[[ SUPPLIED TEXT, beginning ]]

Monthly Archives: August 2011

High Crosses, Craic agus Ceol – A Very Different Archaeo-tourism Experience!

Know Thy Place Director Colm Moloney recently took the opportunity to visit the fabulous early monastic site at Monasterboice, Co. Louth for the first time. He got much more than he bargained for when he entered the site, as he explains to us below!

The Round Tower, West Cross and Medieval Church at Monasterboice

My holidays in Scotland always begin with a mad dash up the new motorway from Cork to Belfast to catch the ferry to Stranraer. My wife and I decided to attempt to break the journey on our most recent trip by visiting an archaeological site neither of us had been to previously. Our choice was Monasterboice in County Louth (about 5 minutes off the M1).

An early sundial at Monasterboice

Our visit was prompted by pure chance – we stopped when the drive got tedious and simply picked the nearest site to our location. It happened to be Monasterboice, an early monastic site located a short distance to the north of Drogheda on the main Dublin-Belfast motorway. It was one of those unpleasant days, a mixture of driving rain and gentle mist – a typical Irish summer’s day! However the weather did add a dramatic backdrop to the monastic ruins, so not to worry. There is no charge to visit the site although there is a small wooden shed near the entrance which sells books and trinkets (including a useful academic account of the monuments by Helen M. Roe).

Information Board on the High Crosses at Monasterboice

When we approached the shed we were immediately engaged in conversation by a charismatic and enthusiastic local gentleman who appeared to be in charge of the shed – I am not sure if he worked there or just hung around to entertain tourists! He immediately started to tell us about the site, its history and the best approach to visiting the ecclesiastical remains considering the inclement weather. Halfway through his spiel, a second more elderly gentleman started belting out a few traditional Irish jigs and reels on a button accordion. When the first gent realised that my wife was Scottish he gave the musician the heads up and we moved seamlessly from Irish trad to Scottish folk.

[[ SUPPLIED TEXT, end ]]
[[ GIVEN RECORDS, beginning ]]

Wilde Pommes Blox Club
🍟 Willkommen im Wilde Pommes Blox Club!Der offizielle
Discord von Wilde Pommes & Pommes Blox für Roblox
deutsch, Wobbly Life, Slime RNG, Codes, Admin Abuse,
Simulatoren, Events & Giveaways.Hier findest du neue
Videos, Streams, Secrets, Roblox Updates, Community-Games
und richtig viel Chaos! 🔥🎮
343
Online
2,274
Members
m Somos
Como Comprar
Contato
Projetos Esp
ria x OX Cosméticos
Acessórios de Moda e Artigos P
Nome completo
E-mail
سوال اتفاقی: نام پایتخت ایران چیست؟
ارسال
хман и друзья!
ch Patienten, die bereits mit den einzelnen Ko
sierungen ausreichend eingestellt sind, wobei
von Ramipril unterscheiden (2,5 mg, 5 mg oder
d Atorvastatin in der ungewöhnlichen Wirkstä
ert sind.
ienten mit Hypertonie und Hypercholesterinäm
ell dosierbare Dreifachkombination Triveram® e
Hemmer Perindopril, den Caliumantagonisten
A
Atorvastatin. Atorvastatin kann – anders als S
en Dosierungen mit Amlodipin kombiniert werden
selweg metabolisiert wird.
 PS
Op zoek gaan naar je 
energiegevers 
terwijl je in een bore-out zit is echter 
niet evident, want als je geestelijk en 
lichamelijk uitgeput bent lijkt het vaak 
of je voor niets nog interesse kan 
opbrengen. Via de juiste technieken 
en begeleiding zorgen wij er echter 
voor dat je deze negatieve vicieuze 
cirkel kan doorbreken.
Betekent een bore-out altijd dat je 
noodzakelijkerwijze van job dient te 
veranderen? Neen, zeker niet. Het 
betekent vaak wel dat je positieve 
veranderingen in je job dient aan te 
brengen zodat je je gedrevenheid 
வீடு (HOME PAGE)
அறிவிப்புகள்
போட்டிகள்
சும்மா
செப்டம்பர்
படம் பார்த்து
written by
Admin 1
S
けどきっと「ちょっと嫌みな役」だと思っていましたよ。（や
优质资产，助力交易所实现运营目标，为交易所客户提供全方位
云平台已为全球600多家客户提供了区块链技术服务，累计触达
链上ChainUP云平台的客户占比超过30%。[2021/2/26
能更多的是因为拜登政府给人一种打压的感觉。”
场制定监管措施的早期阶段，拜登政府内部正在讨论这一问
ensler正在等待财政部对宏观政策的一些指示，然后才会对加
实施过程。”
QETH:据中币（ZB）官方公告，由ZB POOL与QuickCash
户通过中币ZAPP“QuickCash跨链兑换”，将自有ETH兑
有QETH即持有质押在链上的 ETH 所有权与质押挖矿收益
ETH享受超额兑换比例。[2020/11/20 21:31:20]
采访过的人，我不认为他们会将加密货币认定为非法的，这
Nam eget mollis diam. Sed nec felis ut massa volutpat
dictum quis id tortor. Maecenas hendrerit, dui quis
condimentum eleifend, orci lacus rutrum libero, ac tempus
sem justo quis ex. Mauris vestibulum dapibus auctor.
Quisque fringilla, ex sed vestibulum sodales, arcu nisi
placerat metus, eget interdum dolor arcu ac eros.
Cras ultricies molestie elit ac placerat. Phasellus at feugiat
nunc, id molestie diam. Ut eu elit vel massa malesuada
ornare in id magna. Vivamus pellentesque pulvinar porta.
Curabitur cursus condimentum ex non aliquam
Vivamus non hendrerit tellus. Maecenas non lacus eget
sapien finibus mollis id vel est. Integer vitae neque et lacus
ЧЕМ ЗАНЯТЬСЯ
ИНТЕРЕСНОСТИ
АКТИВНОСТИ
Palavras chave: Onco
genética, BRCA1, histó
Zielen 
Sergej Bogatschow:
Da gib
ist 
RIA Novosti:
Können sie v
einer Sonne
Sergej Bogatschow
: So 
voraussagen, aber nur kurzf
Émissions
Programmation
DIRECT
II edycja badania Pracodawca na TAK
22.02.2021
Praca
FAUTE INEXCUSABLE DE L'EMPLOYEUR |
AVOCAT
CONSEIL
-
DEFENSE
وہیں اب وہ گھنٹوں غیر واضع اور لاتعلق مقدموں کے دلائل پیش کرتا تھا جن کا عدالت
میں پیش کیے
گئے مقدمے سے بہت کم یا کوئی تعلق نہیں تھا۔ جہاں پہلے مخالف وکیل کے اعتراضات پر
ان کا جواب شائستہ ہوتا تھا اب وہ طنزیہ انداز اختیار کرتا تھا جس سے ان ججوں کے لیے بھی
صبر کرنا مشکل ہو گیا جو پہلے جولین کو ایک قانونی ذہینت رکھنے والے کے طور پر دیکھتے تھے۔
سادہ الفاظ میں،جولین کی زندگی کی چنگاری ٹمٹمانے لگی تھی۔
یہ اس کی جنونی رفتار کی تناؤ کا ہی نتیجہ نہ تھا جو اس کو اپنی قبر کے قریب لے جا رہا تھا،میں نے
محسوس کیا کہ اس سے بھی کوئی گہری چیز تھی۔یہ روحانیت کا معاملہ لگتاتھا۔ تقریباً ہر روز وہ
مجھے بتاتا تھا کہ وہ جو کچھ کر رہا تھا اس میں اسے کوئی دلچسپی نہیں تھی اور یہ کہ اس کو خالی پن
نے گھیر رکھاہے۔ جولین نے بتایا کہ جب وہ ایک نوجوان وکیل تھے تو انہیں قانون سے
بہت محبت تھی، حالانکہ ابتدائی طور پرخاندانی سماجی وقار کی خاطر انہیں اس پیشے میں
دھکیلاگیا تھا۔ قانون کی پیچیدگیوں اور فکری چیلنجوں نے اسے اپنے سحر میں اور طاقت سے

[[ GIVEN RECORDS, end ]]

* [TASKS TO COMPLETE]:
A) In the Monasterboice post, what instrument did the elderly gentleman play?
B) Return the lines of the entries verbatim, starting at the first line of the entries and ending at the line that contains "ch Patienten, die", with both of those lines included.

* [ANSWER SET]:
A) A button accordion.

B)
Wilde Pommes Blox Club
🍟 Willkommen im Wilde Pommes Blox Club!Der offizielle
Discord von Wilde Pommes & Pommes Blox für Roblox
deutsch, Wobbly Life, Slime RNG, Codes, Admin Abuse,
Simulatoren, Events & Giveaways.Hier findest du neue
Videos, Streams, Secrets, Roblox Updates, Community-Games
und richtig viel Chaos! 🔥🎮
343
Online
2,274
Members
m Somos
Como Comprar
Contato
Projetos Esp
ria x OX Cosméticos
Acessórios de Moda e Artigos P
Nome completo
E-mail
سوال اتفاقی: نام پایتخت ایران چیست؟
ارسال
хман и друзья!
ch Patienten, die bereits mit den einzelnen Ko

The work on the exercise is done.